Chart analysis data:
= Beginning of Section =
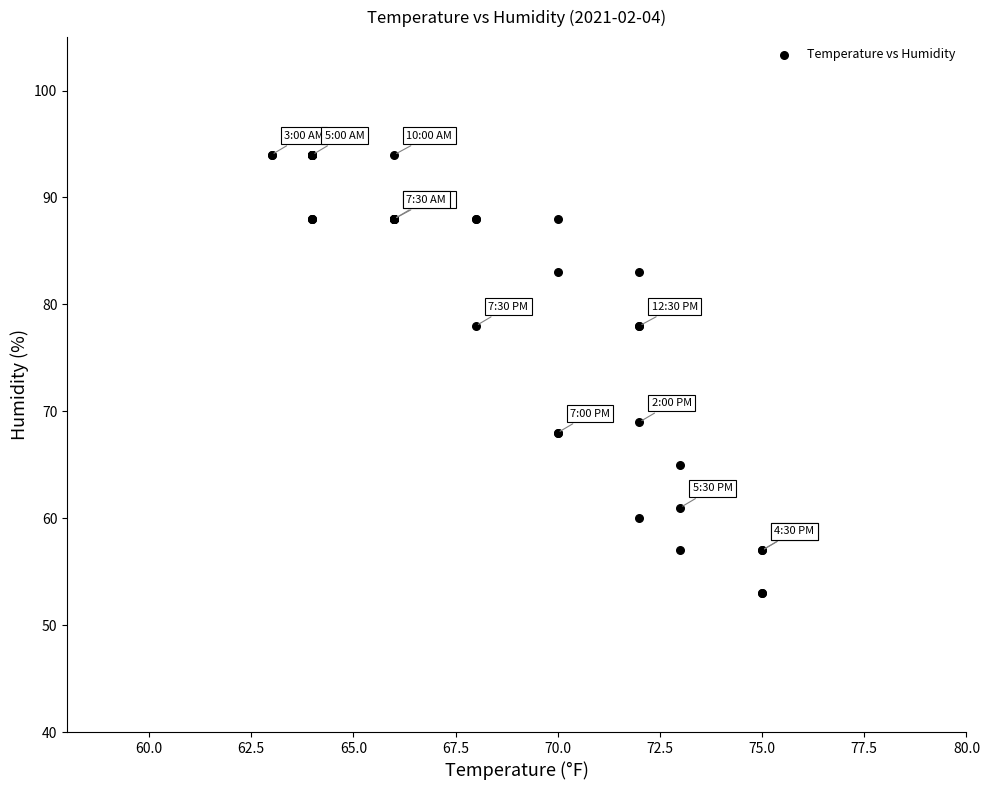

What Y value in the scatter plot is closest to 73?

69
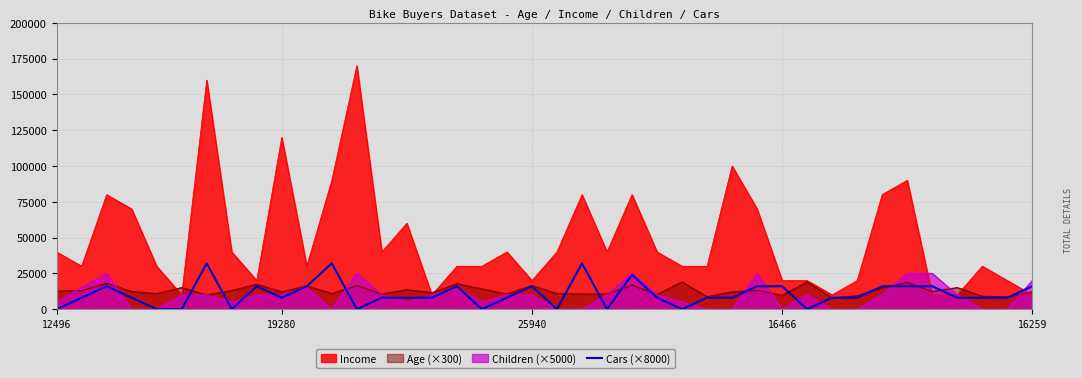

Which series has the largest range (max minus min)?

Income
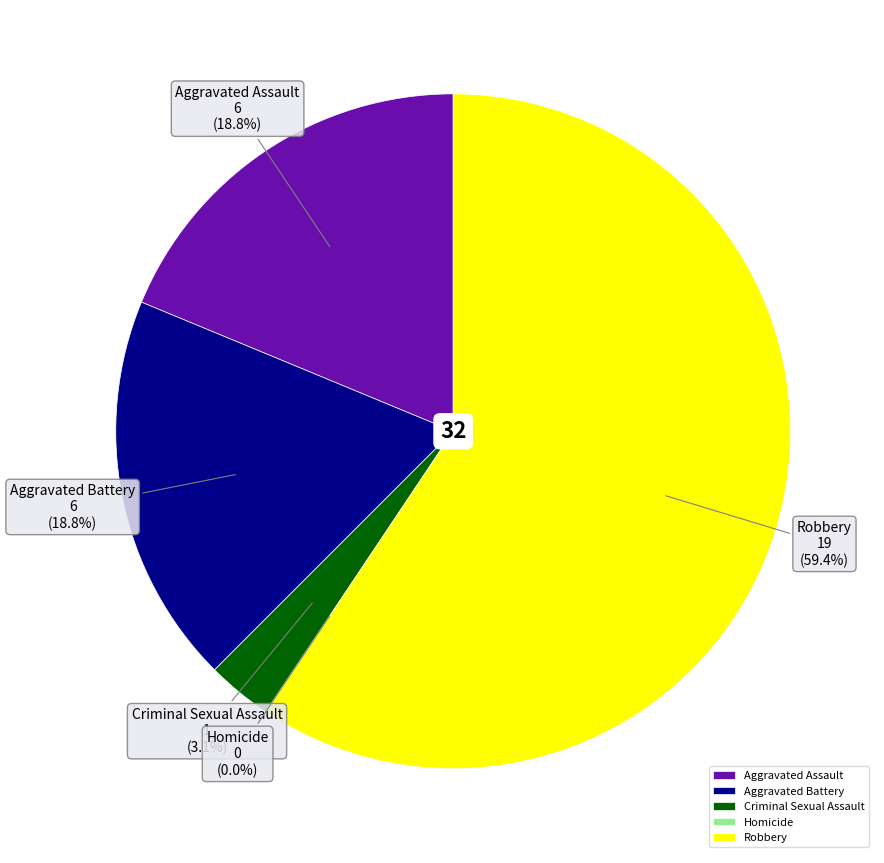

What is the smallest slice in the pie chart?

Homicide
= End of Section =
▶ [PROBLEM REQUIREMENTS] Recast all of the data above as a JSON list of strings, one string per line, with blank lines left out. Leave out the pictures.

▶ [SOLVED PROBLEM]
[
  "What Y value in the scatter plot is closest to 73?",
  "69",
  "Which series has the largest range (max minus min)?",
  "Income",
  "What is the smallest slice in the pie chart?",
  "Homicide"
]